6. Women who don’t leave abusive relationships are different from me. I could never end up in a situation like that.

Any person is capable of ending up in an abusive relationship. I know many intelligent, strong, powerful women who have ended up in psychologically toxic or physically abusive relationships. If it were obvious, nobody would go there! The are so subtle and complex that the best thing you can do to avoid it is to understand and HEED the by getting out before you are too emotionally invested.

7. Pressure points and grappling are the best defenses for a woman who is not trained in martial arts.
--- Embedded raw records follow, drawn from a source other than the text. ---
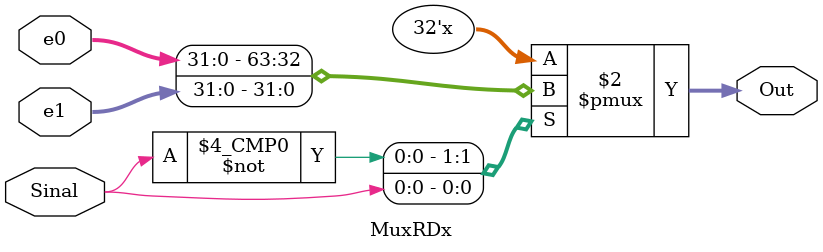
<source format=v>
module MuxRDx(e0, e1,Sinal, Out);

input wire [31:0] e0, e1; // entradas
input wire Sinal; // controle
output reg [31:0] Out; // saída

always @(*) begin
	case(Sinal)
		1'b0: Out <= e0;
		1'b1: Out <= e1;
	endcase
end
endmodule 
</source>
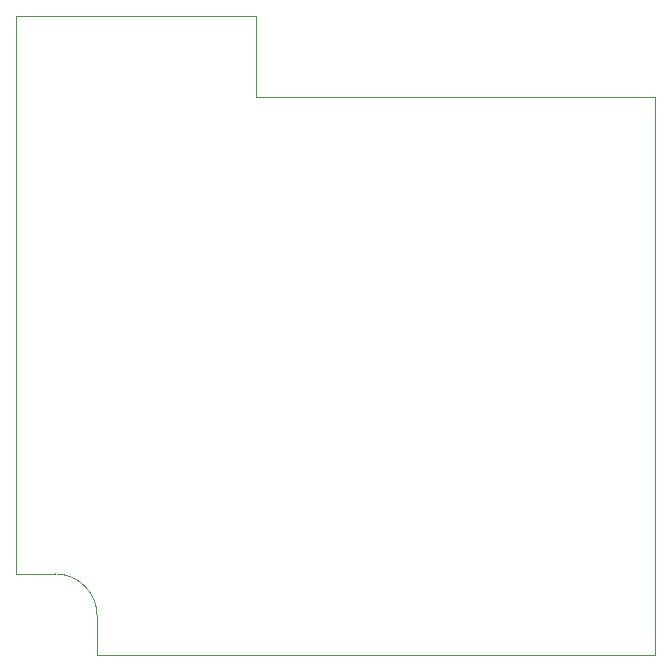
<source format=gm1>
G04 #@! TF.GenerationSoftware,KiCad,Pcbnew,(5.1.8-0-10_14)*
G04 #@! TF.CreationDate,2021-08-13T20:39:07-06:00*
G04 #@! TF.ProjectId,ESP8266_Water_Sensor,45535038-3236-4365-9f57-617465725f53,rev?*
G04 #@! TF.SameCoordinates,Original*
G04 #@! TF.FileFunction,Profile,NP*
%FSLAX46Y46*%
G04 Gerber Fmt 4.6, Leading zero omitted, Abs format (unit mm)*
G04 Created by KiCad (PCBNEW (5.1.8-0-10_14)) date 2021-08-13 20:39:07*
%MOMM*%
%LPD*%
G01*
G04 APERTURE LIST*
G04 #@! TA.AperFunction,Profile*
%ADD10C,0.025400*%
G04 #@! TD*
G04 APERTURE END LIST*
D10*
X223520000Y-83058000D02*
X257302000Y-83058000D01*
X223520000Y-83058000D02*
X223520000Y-76200000D01*
X206502000Y-123444000D02*
X203200000Y-123444000D01*
X210058000Y-127000000D02*
X210058000Y-130302000D01*
X210058000Y-127000000D02*
G75*
G03*
X206502000Y-123444000I-3556000J0D01*
G01*
X203200000Y-123444000D02*
X203200000Y-76200000D01*
X210058000Y-130302000D02*
X257302000Y-130302000D01*
X257302000Y-83058000D02*
X257302000Y-130302000D01*
X203200000Y-76200000D02*
X223520000Y-76200000D01*
M02*

</source>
UGH this one annoys me. Let me put it this way: most self defense classes are from 2-12 hours long. I have studied martial arts since I was a small child and I STILL have trouble using pressure points effectively. My first choice for physical defense? HIT ‘EM IN THE FACE!!! As for grappling, it’s so trendy right now with the surge in popularity of Brazilian Jiu Jitsu and MMA. The thing is, joint locks are great (although too complicated for a beginner), but if you are smaller than your opponent you do NOT want to go to the ground with them. Yes, there are ways to defend on the ground but no, they are not easily accessible for someone untrained in martial arts.